Приехал генерал-майор Петр Иванович Секретев, начальник всех автомобильных рот в России. Вылощенный, гладко выбритый, отлично бинтующий на ночь свои выхоленные усы, кругленький, но высокий, красивый бравый молодец, но слава о нем «интендантская». Об этом говорят уже месяц. Он приехал подготовить почву для благополучной ликвидации своей «истории». Это ставленник Сухомлинова. По мнению Пустовойтенко, во всяком случае он не отказался от «даяния» как блага и с кем надо хорошо поделился. Секретев очень осведомлен в веяниях петроградских сфер и многое рассказал Пустовойтенко. Поливанов в руках Гучкова, который вертит им, как хочет.

Борисов обильно снабжается всякими документами и от Алексеева, и от Пустовойтенко как материалом для будущей истории войны и доказательствами для опровержения массы сплетен, которые неизбежны после войны. Прежнюю Ставку Борисов критикует всесторонне.

31, суббота

Вернулся Носков. Снова говорит, что или примет полк, или пусть ему дадут здесь под начало пять офицеров генерального штаба.

Последнее время в Москве заметен фельетонист «Альтус» в «Раннем утре». Это Гарвей, прославившийся лет 25 назад «историей» в издательстве Девриена. Ему принадлежит блестящий фельетон «Прыжок влюбленной пантеры», написанный по поводу увольнения министра внутренних дел Маклакова.

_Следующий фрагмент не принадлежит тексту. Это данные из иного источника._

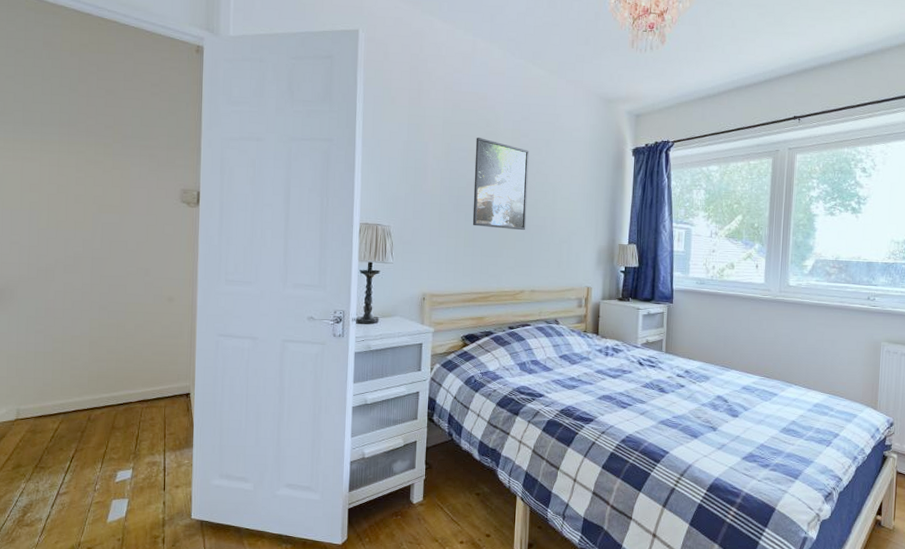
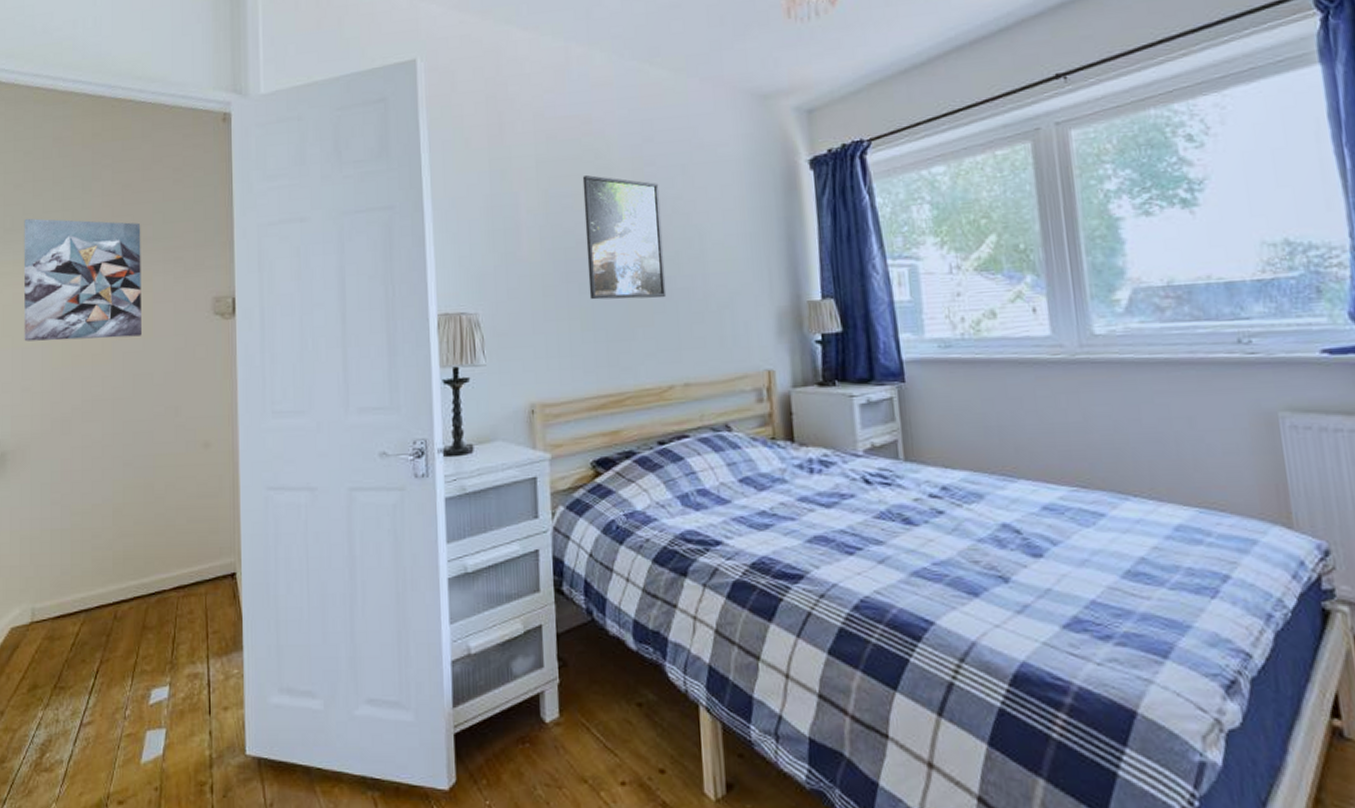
wall art: none [13,105,121,212] -> present [23,218,142,342]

Приезжал генерал-лейтенант Гулевич, бывший при Алексееве начальником штаба Северо-Западного фронта. Принюхивает место, а сейчас состоит в распоряжении Рузского. Кабинетный военный, гостиный шаркун, верноподданная бесталанность. [257]

Был генерал-лейтенант Толпыго, знаменитый тем, что отдал немцам 10 пушек. Как он почтительно разговаривает с Кондзеровским и Ронжиным — на вытяжку и руки по швам.

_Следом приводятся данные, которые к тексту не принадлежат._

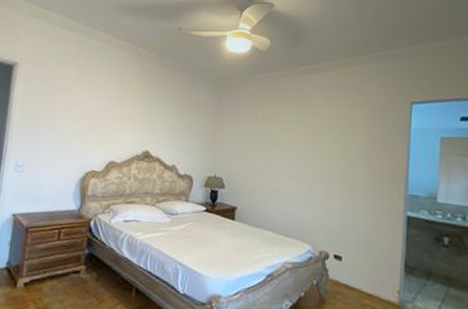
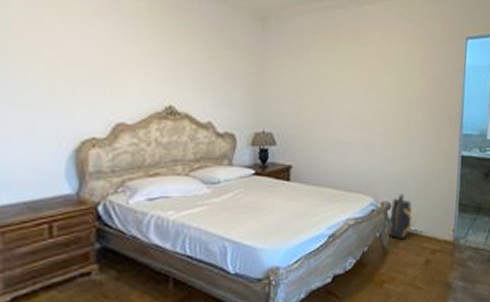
backpack: none [324,246,357,292] -> present [386,194,417,240]

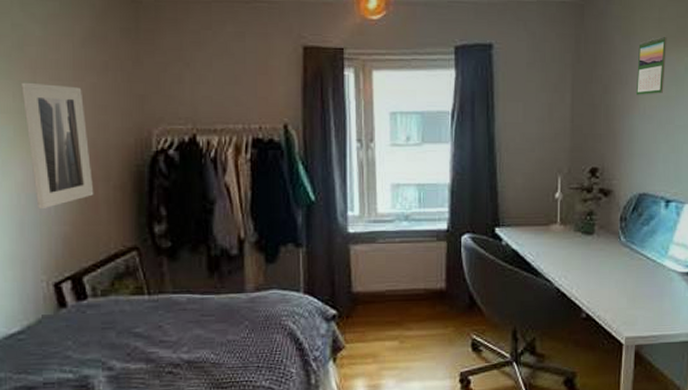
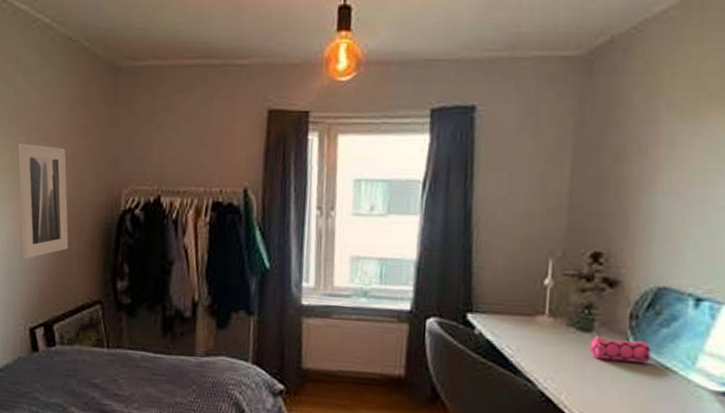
pencil case: none [592,237,637,256] -> present [589,336,651,363]
calendar: present [635,35,667,95] -> none [658,93,707,167]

Секретев очень любезен со всеми нами, маленькими людьми, понимая, что здесь всякий может пригодиться... Рабы, до мозга костей рабы, совершенно потерявшие уважение к себе!

Вчера у Алексеева был очень долго, больше часу, майор французской службы Ланглуа, привезший пакет от Жоффра; после него был начальник штаба корпуса жандармов Владимир Павлович Никольский; потом Алексеев имел продолжительный разговор по прямому проводу из своего кабинета с Эвертом; позже был заведующий беженцами сен. Зубчанинов. Прибавьте к этому еще человек двадцать генералов, офицеров и чиновников разного ранга — и вы получите самый обыкновенный день человека, который должен всех принять, со всеми побеседовать, всем дать определенные ответы на их часто весьма неопределенные вопросы и вести все дело самого управления армией.

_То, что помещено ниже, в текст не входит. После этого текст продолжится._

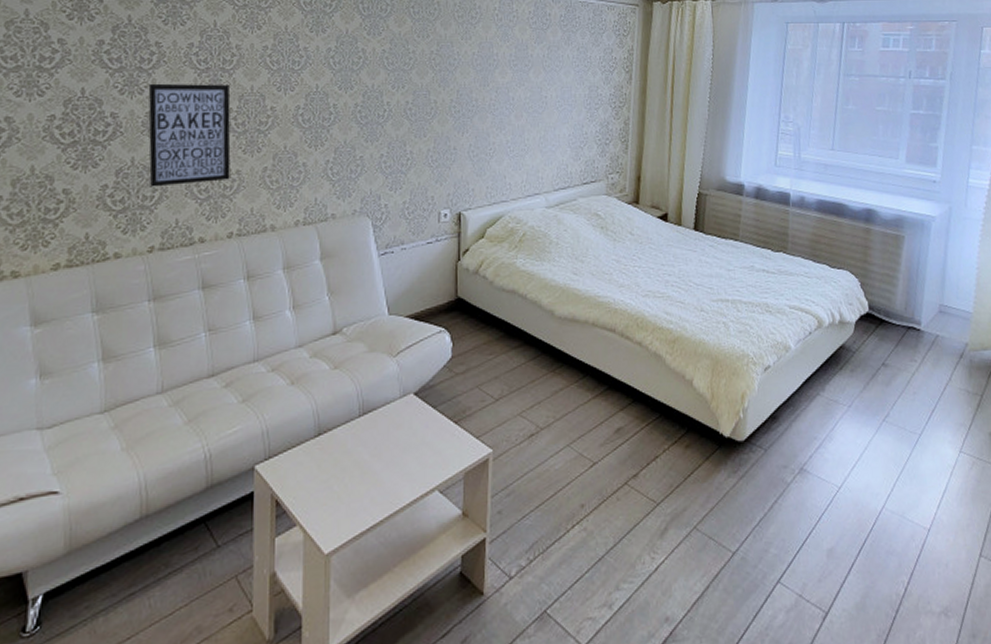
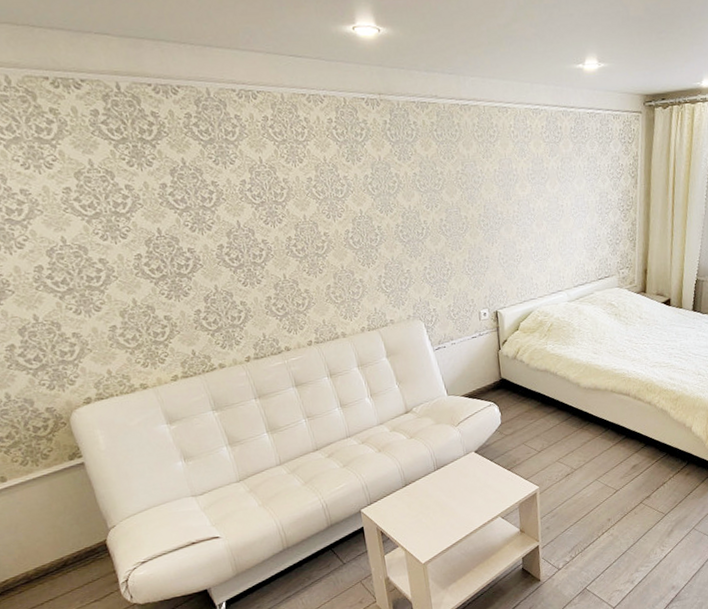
wall art: present [148,83,231,187] -> none [214,215,301,309]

Царь с наследником приехал вечером 30-го.

Носков снова пошел по линии интриги против Скалона и держится убеждения, что лучше распустить всех корреспондентов, чем вести дело одному с дежурствами по управлению и прочим, т. е. с ничегоделанием в лице своей персоны. Я опять ругаюсь с ним, но ясно вижу, что вообще на службе нет людей, которые думали бы о добросовестном выполнении дела; нет, все это чиновники 20-го числа и внеочередных «пособий». Какое ничтожество! Какой безвыходный круг. Кому из них дорога Россия? О ней все говорят не с большим одушевлением, чем о съеденной вчера плюшке (они еще есть у нас в собрании, и очень вкусные).

Да, кто после частного самостоятельного дела побудет в проклятом болоте казенной службы, тот поймет, как нелепы мечты о сколько-нибудь скором обновлении страны с этим подлым механизмом. Вот где школа жизни, вот где можно или стать революционером, или научиться презирать людей, или самому сделаться негодяем. [258]

Одно можно сказать, что при всяком перевороте — разумеется, левее кадетского — все русские чиновники, исключая рядовую мелочь, и все военные генералы и штаб-офицеры должны быть заменены в самый короткий срок, иначе любому перевороту грозит быть аннулированным пассивным сопротивлением этой гнусной банды. Сила ее страшна, она может свести на нет все реформы любой революции. Единодушие этой саранчи поразительно.